Work instruction: Transcribe exactly, please, the line bearing "иглах, мэдээлэл хайх, түгээх" and all later lines through the end of the records, with the pictures left out.

The data:
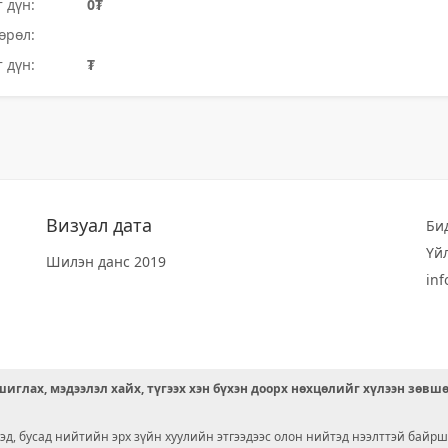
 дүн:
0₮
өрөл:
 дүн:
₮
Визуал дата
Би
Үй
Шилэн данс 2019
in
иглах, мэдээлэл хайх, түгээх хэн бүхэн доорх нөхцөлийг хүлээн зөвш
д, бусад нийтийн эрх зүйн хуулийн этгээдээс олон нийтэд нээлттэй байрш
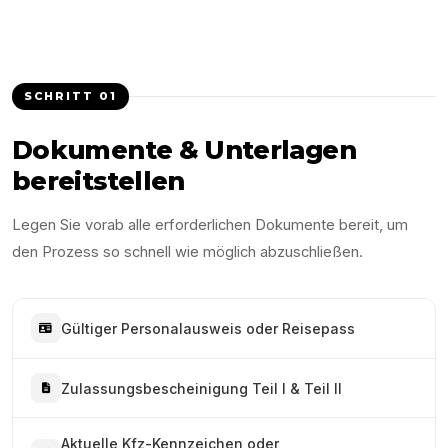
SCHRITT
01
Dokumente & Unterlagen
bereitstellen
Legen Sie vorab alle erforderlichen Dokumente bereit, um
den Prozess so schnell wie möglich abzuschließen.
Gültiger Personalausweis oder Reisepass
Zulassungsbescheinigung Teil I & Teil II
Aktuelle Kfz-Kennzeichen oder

Solution for this task:
иглах, мэдээлэл хайх, түгээх хэн бүхэн доорх нөхцөлийг хүлээн зөвш
д, бусад нийтийн эрх зүйн хуулийн этгээдээс олон нийтэд нээлттэй байрш
SCHRITT
01
Dokumente & Unterlagen
bereitstellen
Legen Sie vorab alle erforderlichen Dokumente bereit, um
den Prozess so schnell wie möglich abzuschließen.
Gültiger Personalausweis oder Reisepass
Zulassungsbescheinigung Teil I & Teil II
Aktuelle Kfz-Kennzeichen oder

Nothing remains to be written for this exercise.